Copy the data that follows exactly. Include no pictures.
[[ Exercise data, beginning ]]
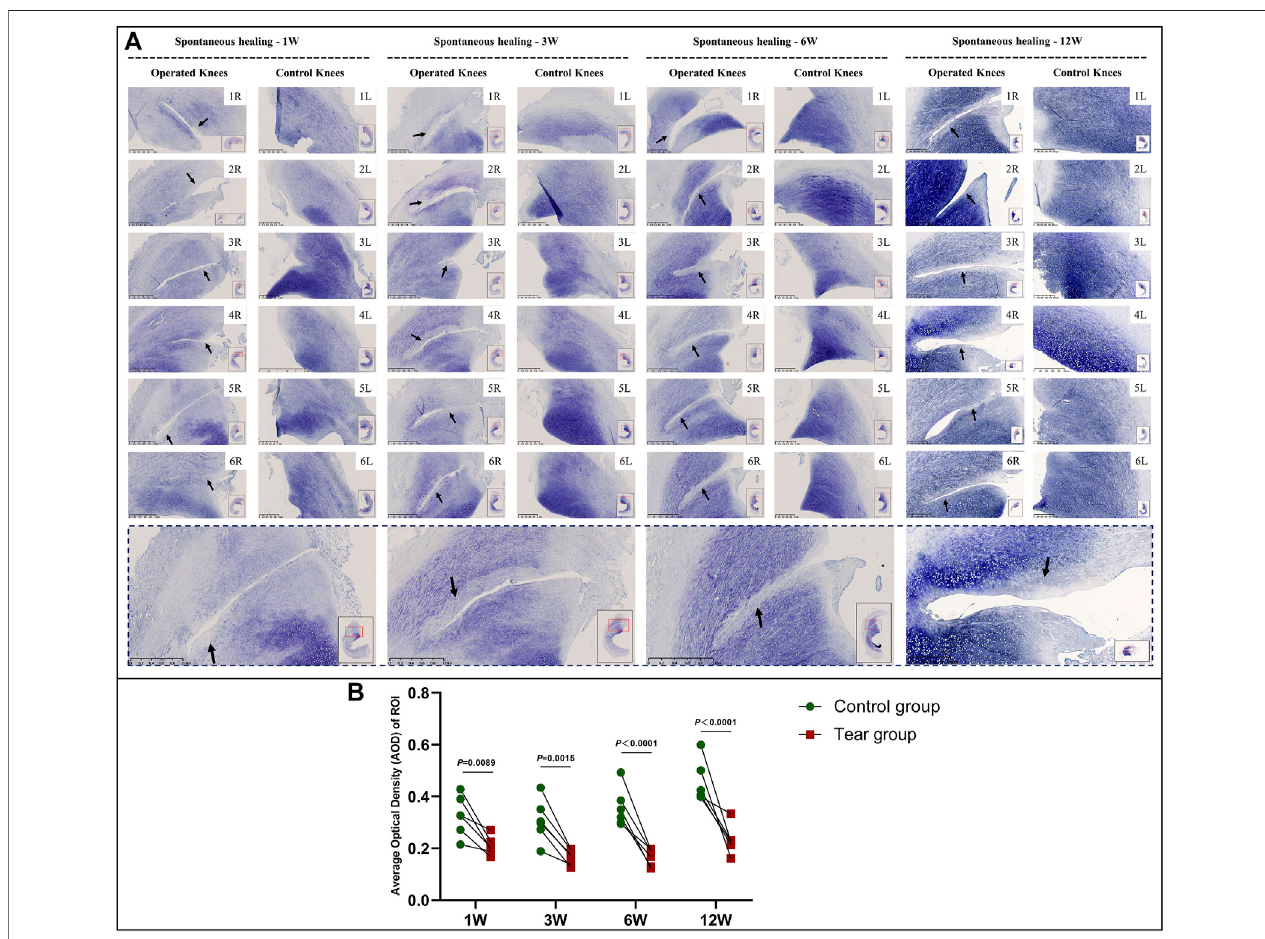
FIGURE7| ToluidinebluestainingandsemiquantitativeevaluationofGAGcontentinmaturemenisci. (A) Toluidinebluestaining. (B) Semiquantitativeevaluationof GAGcontent.Theblackarrowsindicatethefadingoftoluidineblue stain.Thelowerpanelofimages withablack dotted-line border indicate representativespecimensin the corresponding observation period. AOD values are expressed as median values with 95% CIs. n (cid:1) 6.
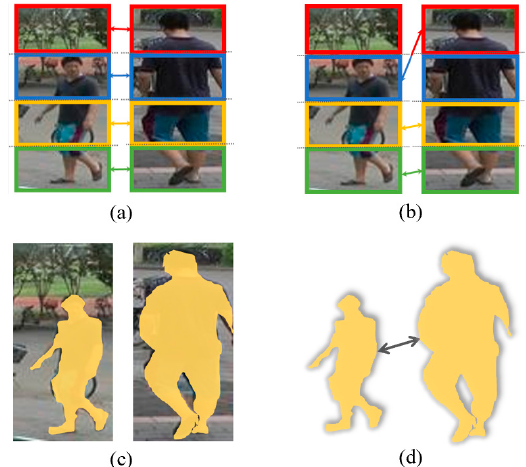
Figure 1. Comparison of part-based methods: ( a ) Dividing images into rectangle parts; ( b ) part alignment model; ( c ) proposed dynamic and accurate attention parts based on body regions; and ( d ) explicitly and stable correspondence between parts.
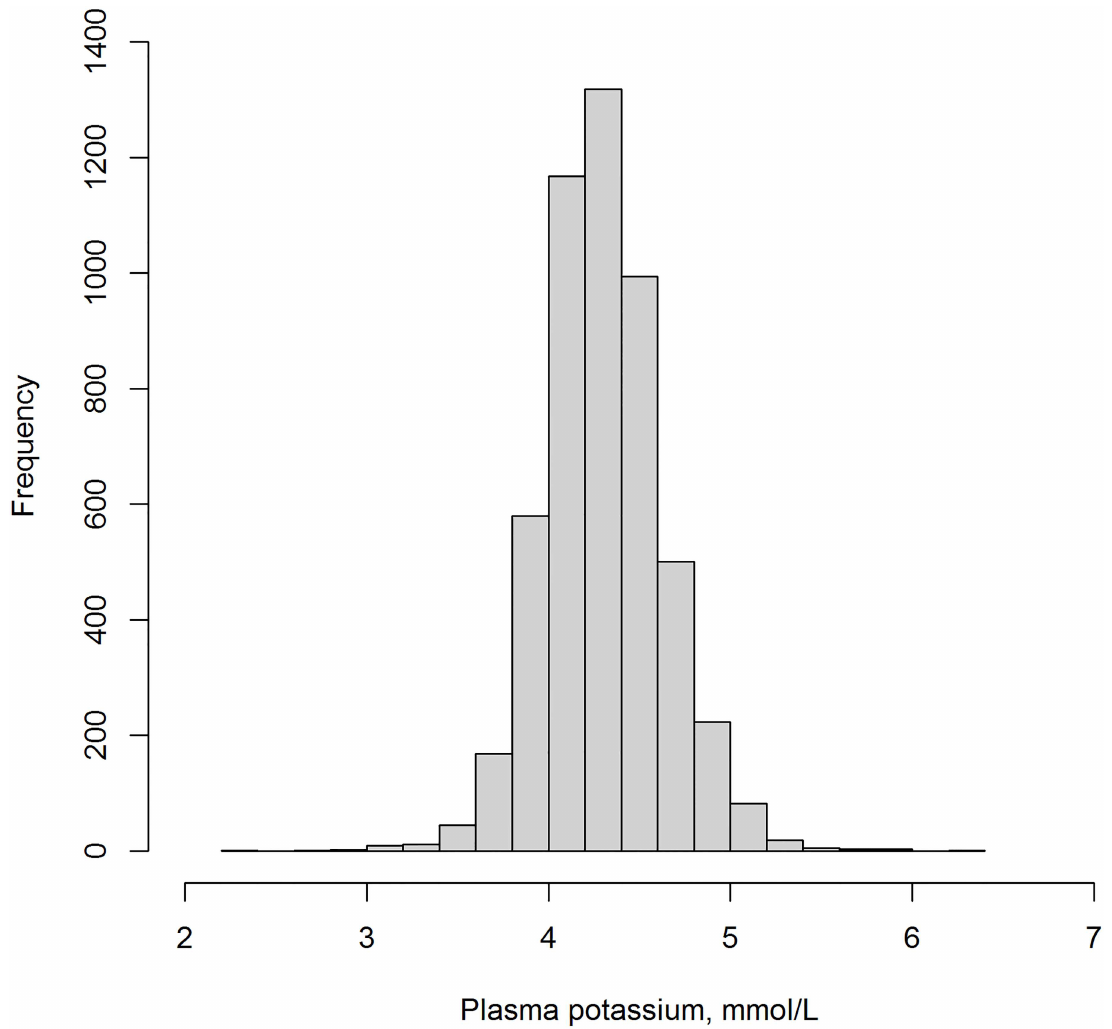
Fig 1. Distribution of plasma potassium in 5,130 subjects of the Prevention of Renal and Vascular End-Stage Disease (PREVEND) study.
[[ Exercise data, end ]]
Result below
FIGURE7| ToluidinebluestainingandsemiquantitativeevaluationofGAGcontentinmaturemenisci. (A) Toluidinebluestaining. (B) Semiquantitativeevaluationof GAGcontent.Theblackarrowsindicatethefadingoftoluidineblue stain.Thelowerpanelofimages withablack dotted-line border indicate representativespecimensin the corresponding observation period. AOD values are expressed as median values with 95% CIs. n (cid:1) 6.
Figure 1. Comparison of part-based methods: ( a ) Dividing images into rectangle parts; ( b ) part alignment model; ( c ) proposed dynamic and accurate attention parts based on body regions; and ( d ) explicitly and stable correspondence between parts.
Fig 1. Distribution of plasma potassium in 5,130 subjects of the Prevention of Renal and Vascular End-Stage Disease (PREVEND) study.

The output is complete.